TRECHO DO TEXTO:
§ §
Pensata

Luiz Caversan

29/05/2010

Cozinhar para viver

Minha mãe errava no sal. Dificilmente acertava o ponto do condimento cuja função básica é realçar o sabor dos alimentos. Portanto, cozinhava mal, a coitada, mas isso acontecia não porque ela fosse displicente com o bem estar da família, mas sim porque, além de ser a típica dona de casa de jornada dupla, detestava cozinhar.

Fui criado em um ambiente feminino, com duas irmãs, tia, primas, amigas da tia, das irmãs e das primas que tornaram a infância e boa parte da adolescência repletas de símbolos do universo da mulher. A comida, desse modo, deveria ser uma delas.

Talvez por conta da relativa restrição financeira, que impedia que se fosse muito além do trivial simples, meu repertório culinário sempre foi, nos primeiros anos de vida, muito restrito. Comia-se basicamente para se alimentar, não pelo prazer que uma refeição pudesse proporcionar. Isso apesar a influência italiana de um lado da família e portuguêsa do outro...

Daí a surpresa quando, de repente e não mais que de repente, ali pelos 20 anos, descobri a alegria e a satisfação de cometer um prato de comida que exigisse uma elaboração mínima. Uma descoberta que felizmente me acompanha até hoje.
§ §
DADOS DO EXERCÍCIO:
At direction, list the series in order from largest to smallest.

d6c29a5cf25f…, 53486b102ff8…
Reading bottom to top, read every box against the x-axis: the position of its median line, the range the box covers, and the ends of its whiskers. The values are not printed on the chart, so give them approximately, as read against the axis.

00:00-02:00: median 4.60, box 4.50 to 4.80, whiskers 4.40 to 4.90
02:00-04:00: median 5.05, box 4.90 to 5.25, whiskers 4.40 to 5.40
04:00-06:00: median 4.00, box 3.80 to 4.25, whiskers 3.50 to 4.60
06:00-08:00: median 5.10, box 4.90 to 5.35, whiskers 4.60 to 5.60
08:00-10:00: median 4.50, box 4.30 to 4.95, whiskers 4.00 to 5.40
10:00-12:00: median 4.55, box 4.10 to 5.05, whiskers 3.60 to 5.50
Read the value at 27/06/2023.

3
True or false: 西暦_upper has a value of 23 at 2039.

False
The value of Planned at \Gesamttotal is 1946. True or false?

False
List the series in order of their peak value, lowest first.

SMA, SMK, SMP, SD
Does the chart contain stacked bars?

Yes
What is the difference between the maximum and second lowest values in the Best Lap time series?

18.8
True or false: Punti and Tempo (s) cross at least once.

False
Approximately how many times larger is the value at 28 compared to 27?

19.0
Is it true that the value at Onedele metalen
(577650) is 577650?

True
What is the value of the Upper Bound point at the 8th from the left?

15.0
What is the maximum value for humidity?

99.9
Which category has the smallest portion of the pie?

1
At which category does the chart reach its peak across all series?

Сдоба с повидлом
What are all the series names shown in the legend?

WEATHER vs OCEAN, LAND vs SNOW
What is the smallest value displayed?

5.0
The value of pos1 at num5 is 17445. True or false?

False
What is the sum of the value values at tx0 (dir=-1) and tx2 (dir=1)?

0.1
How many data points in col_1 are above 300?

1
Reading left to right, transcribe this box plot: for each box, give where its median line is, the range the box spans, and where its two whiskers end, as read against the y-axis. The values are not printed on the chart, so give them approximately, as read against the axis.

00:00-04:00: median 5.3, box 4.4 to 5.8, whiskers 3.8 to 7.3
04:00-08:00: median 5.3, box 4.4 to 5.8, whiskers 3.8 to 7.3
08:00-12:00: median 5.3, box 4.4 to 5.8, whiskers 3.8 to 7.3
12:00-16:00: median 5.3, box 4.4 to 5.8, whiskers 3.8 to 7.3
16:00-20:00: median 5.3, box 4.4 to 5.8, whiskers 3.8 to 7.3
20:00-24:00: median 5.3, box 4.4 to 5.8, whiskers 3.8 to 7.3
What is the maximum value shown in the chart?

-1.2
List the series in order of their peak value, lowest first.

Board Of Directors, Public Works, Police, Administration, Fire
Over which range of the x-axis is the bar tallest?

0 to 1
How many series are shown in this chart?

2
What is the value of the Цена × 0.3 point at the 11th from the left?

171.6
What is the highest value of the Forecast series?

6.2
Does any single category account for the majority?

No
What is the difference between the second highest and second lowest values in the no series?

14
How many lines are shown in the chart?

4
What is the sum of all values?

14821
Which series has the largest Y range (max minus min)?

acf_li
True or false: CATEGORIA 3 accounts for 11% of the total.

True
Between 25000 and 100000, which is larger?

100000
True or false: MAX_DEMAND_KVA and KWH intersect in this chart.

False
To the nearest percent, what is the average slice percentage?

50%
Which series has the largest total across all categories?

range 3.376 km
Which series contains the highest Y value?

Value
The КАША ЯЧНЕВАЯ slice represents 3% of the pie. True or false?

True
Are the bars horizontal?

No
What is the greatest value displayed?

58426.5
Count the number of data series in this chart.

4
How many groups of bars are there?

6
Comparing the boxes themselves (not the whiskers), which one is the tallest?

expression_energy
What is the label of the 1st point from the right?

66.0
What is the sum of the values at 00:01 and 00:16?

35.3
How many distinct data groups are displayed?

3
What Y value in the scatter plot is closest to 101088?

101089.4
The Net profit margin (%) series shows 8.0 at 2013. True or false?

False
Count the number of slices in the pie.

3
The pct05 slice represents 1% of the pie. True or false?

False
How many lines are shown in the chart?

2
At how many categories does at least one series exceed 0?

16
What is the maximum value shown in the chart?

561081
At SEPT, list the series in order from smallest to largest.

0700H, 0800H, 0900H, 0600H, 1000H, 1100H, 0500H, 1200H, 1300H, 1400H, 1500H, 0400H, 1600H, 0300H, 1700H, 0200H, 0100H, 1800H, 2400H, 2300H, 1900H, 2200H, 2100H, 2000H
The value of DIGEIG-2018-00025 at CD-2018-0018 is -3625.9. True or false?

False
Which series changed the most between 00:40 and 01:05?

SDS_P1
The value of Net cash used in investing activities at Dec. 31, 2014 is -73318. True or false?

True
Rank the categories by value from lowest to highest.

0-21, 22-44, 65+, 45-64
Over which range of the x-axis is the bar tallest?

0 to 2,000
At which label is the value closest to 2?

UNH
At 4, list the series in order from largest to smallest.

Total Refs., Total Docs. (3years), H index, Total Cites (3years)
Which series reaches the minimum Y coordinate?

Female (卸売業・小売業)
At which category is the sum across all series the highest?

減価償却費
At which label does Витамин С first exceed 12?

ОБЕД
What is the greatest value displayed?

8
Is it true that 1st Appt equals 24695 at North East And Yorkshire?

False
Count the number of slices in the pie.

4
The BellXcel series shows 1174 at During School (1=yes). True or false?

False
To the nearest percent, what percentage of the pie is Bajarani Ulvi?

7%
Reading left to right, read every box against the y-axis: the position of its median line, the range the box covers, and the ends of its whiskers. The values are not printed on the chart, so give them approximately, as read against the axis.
§ §
PROBLEMA PROPOSTO:
Responda com base no texto "Cozinhar para viver":
1. Segundo o texto, por que a mãe cozinhava mal?
2. Quais eram as influências de cada lado da família?
3. Por volta de que idade veio a descoberta da alegria de preparar um prato elaborado?
Os dados não são necessários aqui.

TAREFA CONCLUÍDA:
1. Porque detestava cozinhar, além de ser a típica dona de casa de jornada dupla.
2. A influência italiana de um lado e a portuguesa do outro.
3. Por volta dos 20 anos.